Sunday, August 17, 2008

my feet are growing roots right in the solid ground...


so i have this LOVE/hate relationship with bosch. ever since 1997 when i made my first trip to bosch for a day during the ocean of light conference. i fell in love with the place. fell in love with the bookstore. fell in love with everything about it.

it wasn't until june 2005 that i returned. at 19, i had just finished my first year of college and was convinced that i knew all i needed to know. and yet, i remember at the time wondering how i had ended up spending my summer serving at bosch. i still cannot tell you how i ended up there, it was a mixture of coincidences and events that were not in my control. i am forever grateful for that summer.

that summer was truly enlightening. i learned what it meant to be a true baha'i, what it meant to serve others, what true friendship and love were. my spiritual roots began to grow. and just like the roots of the redwoods intertwine with one another, my roots intertwined with those around me. some of my most true relationships can be traced back to that summer and the summers that followed.

i remember the pain of leaving that summer. how i cried throughout the plane ride home, how i cried for days afterwards. it was so hard to return home. it was even harder to return to school. every summer since has been the same. so much happens at bosch so quickly. so much growth, so many emotions, so many experiences, so many friendships formed and strengthened. and as much as i love bosch, sometimes i hate it. hate living 3,000 miles away from loved ones and the uncertainty of seeing them again. hate the uncertainty of when i will return.

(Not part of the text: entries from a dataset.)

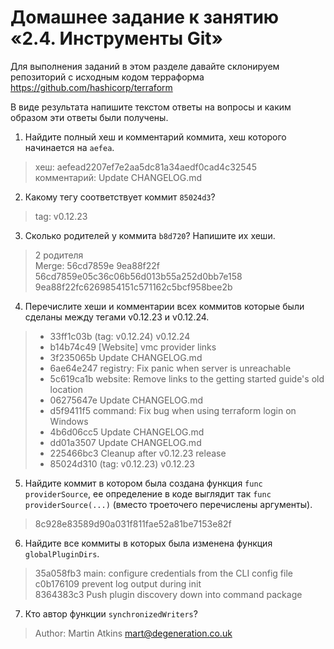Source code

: # Домашнее задание к занятию «2.4. Инструменты Git»

Для выполнения заданий в этом разделе давайте склонируем репозиторий с исходным кодом 
терраформа https://github.com/hashicorp/terraform 

В виде результата напишите текстом ответы на вопросы и каким образом эти ответы были получены. 

1. Найдите полный хеш и комментарий коммита, хеш которого начинается на `aefea`.  
> хеш: aefead2207ef7e2aa5dc81a34aedf0cad4c32545  
> комментарий: Update CHANGELOG.md
2. Какому тегу соответствует коммит `85024d3`?
> tag: v0.12.23
3. Сколько родителей у коммита `b8d720`? Напишите их хеши.
> 2 родителя  
> Merge: 56cd7859e 9ea88f22f  
> 56cd7859e05c36c06b56d013b55a252d0bb7e158  
> 9ea88f22fc6269854151c571162c5bcf958bee2b
4. Перечислите хеши и комментарии всех коммитов которые были сделаны между тегами  v0.12.23 и v0.12.24.
> * 33ff1c03b (tag: v0.12.24) v0.12.24
> * b14b74c49 [Website] vmc provider links
> * 3f235065b Update CHANGELOG.md
> * 6ae64e247 registry: Fix panic when server is unreachable
> * 5c619ca1b website: Remove links to the getting started guide's old location
> * 06275647e Update CHANGELOG.md
> * d5f9411f5 command: Fix bug when using terraform login on Windows
> * 4b6d06cc5 Update CHANGELOG.md
> * dd01a3507 Update CHANGELOG.md
> * 225466bc3 Cleanup after v0.12.23 release
> * 85024d310 (tag: v0.12.23) v0.12.23
5. Найдите коммит в котором была создана функция `func providerSource`, ее определение в коде выглядит 
так `func providerSource(...)` (вместо троеточего перечислены аргументы).
> 8c928e83589d90a031f811fae52a81be7153e82f
6. Найдите все коммиты в которых была изменена функция `globalPluginDirs`.
> 35a058fb3 main: configure credentials from the CLI config file  
> c0b176109 prevent log output during init  
> 8364383c3 Push plugin discovery down into command package
7. Кто автор функции `synchronizedWriters`?
> Author: Martin Atkins <mart@degeneration.co.uk>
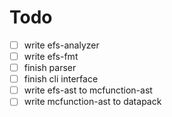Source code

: # Todo

- [ ] write efs-analyzer
- [ ] write efs-fmt
- [ ] finish parser
- [ ] finish cli interface
- [ ] write efs-ast to mcfunction-ast
- [ ] write mcfunction-ast to datapack
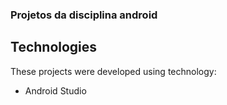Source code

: ### Projetos da disciplina android
## Technologies
These projects were developed using technology:

- Android Studio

i needed bosch and youth week this year. in a way that was different from past years. so much has changed since that first summer and so much still remains to be changed. so here's to drawing inspiration from the beautiful memories of the past and making future ones all the brighter.

Thursday, August 07, 2008

california dreamin'

i'm back in the atl. one week away from youth week, it's almost hard to believe that it actually happened. one week away, it feels more like a beautiful dream than reality.

i don't have the words to adequately describe the last two weeks. just trust me when i say that it was all ineffable. and beautiful. and magical.

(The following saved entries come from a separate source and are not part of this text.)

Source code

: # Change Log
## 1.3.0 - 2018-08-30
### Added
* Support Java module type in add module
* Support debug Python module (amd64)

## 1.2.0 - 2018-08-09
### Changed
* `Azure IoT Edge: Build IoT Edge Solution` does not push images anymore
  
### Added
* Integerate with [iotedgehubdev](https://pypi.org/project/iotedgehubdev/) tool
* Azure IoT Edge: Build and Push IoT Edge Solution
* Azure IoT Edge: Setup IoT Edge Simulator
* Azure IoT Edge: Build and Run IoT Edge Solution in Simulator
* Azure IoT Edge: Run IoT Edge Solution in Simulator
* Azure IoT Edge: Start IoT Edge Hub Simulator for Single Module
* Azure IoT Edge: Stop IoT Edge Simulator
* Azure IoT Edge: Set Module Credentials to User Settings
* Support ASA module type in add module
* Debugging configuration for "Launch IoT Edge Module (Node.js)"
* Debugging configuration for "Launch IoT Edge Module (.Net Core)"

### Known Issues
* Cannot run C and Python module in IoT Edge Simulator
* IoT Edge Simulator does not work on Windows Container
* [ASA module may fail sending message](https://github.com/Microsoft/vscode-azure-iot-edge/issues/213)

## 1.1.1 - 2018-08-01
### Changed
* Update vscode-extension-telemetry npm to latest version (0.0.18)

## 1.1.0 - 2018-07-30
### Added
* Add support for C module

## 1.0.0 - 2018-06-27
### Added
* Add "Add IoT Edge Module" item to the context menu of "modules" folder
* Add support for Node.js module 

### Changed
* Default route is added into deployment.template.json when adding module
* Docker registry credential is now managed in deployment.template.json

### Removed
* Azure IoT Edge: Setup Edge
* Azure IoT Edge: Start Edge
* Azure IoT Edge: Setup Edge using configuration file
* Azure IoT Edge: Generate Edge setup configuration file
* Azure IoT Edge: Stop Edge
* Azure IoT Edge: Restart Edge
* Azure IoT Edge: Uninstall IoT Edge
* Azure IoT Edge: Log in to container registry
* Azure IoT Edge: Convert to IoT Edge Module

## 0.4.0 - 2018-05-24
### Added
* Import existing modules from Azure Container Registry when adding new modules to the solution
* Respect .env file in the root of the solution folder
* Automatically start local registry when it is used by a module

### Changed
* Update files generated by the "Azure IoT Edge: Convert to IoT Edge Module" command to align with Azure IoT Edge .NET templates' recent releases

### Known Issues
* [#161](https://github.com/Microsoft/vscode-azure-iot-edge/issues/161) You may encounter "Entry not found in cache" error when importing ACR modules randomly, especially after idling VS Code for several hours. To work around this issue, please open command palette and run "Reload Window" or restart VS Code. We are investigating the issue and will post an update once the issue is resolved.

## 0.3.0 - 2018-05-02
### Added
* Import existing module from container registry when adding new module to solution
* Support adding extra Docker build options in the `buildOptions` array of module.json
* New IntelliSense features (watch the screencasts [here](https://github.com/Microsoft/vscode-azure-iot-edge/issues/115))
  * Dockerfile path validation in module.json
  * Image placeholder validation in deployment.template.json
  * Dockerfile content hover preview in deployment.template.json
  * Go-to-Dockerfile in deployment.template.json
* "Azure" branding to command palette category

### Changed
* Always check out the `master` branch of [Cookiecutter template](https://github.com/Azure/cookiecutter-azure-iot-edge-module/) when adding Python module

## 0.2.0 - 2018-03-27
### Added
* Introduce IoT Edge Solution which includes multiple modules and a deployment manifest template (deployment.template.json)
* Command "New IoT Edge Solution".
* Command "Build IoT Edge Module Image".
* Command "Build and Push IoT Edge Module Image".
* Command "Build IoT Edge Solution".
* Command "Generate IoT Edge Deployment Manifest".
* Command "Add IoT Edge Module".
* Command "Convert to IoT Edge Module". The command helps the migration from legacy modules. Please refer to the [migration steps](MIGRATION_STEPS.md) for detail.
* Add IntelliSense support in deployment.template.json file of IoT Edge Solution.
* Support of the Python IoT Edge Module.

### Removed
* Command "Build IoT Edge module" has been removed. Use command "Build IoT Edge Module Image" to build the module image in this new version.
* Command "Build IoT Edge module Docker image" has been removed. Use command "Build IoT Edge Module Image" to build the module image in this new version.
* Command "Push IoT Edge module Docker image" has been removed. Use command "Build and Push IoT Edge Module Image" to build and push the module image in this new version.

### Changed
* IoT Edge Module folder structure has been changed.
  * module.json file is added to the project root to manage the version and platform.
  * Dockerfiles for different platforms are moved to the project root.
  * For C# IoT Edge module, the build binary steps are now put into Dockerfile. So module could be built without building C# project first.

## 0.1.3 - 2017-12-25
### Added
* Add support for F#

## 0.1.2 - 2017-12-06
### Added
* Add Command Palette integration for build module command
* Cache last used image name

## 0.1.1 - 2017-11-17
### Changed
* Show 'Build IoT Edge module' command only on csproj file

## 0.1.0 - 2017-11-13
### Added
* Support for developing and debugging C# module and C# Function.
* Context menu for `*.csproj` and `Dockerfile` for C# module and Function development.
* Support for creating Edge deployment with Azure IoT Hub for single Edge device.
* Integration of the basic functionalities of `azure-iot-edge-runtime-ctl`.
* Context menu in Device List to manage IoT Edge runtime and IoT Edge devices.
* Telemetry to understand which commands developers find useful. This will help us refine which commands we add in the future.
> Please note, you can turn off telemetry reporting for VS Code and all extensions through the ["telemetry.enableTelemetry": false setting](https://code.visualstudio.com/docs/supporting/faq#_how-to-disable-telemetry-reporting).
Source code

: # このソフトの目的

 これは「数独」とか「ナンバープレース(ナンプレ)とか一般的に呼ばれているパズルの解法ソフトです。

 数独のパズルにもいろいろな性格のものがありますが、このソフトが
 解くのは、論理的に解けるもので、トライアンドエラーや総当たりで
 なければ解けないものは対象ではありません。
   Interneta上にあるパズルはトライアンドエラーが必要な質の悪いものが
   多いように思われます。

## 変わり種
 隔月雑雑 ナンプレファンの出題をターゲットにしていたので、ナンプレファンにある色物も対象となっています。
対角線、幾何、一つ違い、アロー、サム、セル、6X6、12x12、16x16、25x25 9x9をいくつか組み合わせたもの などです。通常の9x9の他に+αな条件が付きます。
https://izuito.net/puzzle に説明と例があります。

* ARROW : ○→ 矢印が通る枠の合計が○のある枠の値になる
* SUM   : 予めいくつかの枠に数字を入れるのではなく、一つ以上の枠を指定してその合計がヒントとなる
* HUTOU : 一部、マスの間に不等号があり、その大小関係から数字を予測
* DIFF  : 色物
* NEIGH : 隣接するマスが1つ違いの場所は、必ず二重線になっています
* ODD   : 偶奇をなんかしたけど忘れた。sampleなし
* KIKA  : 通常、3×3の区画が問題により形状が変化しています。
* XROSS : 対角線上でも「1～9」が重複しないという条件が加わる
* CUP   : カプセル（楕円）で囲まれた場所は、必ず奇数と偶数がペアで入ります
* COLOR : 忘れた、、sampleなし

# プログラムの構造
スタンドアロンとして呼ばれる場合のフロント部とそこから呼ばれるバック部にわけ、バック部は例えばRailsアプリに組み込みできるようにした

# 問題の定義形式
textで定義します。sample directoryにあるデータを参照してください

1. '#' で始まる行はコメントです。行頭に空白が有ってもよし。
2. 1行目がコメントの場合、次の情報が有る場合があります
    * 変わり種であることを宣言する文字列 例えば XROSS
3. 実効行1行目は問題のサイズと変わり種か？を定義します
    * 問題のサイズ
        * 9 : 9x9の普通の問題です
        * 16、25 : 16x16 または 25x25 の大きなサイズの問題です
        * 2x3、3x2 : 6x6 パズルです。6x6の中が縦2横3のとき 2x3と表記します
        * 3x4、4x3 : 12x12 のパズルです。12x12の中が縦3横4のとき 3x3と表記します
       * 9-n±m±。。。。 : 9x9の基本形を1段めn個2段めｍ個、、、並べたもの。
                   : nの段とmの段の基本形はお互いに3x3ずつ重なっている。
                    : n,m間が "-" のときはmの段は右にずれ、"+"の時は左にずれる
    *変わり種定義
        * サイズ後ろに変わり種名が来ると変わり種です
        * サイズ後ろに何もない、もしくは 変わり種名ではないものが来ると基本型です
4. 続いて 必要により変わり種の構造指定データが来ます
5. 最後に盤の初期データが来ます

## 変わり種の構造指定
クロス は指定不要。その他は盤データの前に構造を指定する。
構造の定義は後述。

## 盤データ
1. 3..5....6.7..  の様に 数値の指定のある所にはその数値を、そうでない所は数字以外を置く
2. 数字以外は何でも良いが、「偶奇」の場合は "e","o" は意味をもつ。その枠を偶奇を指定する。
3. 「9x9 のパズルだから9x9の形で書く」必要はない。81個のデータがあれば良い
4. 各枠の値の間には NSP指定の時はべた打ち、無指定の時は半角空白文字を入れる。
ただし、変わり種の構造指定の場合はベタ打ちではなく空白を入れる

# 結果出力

there is so much that happened. so much that i still have yet to process. so much that i worry i have already forgotten special moments. i haven't written in my journal since returning from pilgrimage in january of 2007 (which is somewhat ironic as that was the event that caused me to serve as a counselor at youth week 2007). i find myself wishing that i had taken my journal with me.

youth week this year was so different from last year's. it felt different from the beginning. from the moment at the airport when i was reunited with 5 of my loves. from the moment when we all gathered in martha root hall to begin planning the week. it was a challenging week, there is no doubt about that. and yet, how joyous it was to see transformation occur right before our eyes. i cannot count how many times throughout the week i felt my eyes tearing up.

"with great responsibility comes aloneness." i know this all too well. have felt it so intensely this past year. 120 amazing souls were bonded together throughout the course of one week. my heart overflows with love for each of them, particularly for my fellow counselors. i know that i am never truly alone, that i have the support of countless beautiful individuals. and yet, i feel so alone. my heart aches at the uncertainty of not seeing loved ones.

my week in san jose has left a lasting impression as well. storytelling with my grandmother over eight pounds of kabob. a bike ride with tessa to the park to swing and an ice cream stop. an afternoon siesta with all of us lying on the floor bursting with laughter. poring through photo albums with my aunt, great-aunt, and tina. a heart-to-heart with imaan that involved two shooting stars. tight hugs of real love from my great-aunts. an afternoon spent with my aunt involving heartfelt advice.

i have returned with a sense of clearness and confusion. decisions i thought i had made about my life are now hazy. i'm questioning a commitment i have set for june more than ever. my dread to return to school has returned with a greater intensity. this has been a summer of forgiveness and healing, and most of all, of learning. i've used silence as a cover for long enough, i think i might be ready to let myself be vulnerable once again.

"remember this feeling, remember this moment. keep bosch in your heart."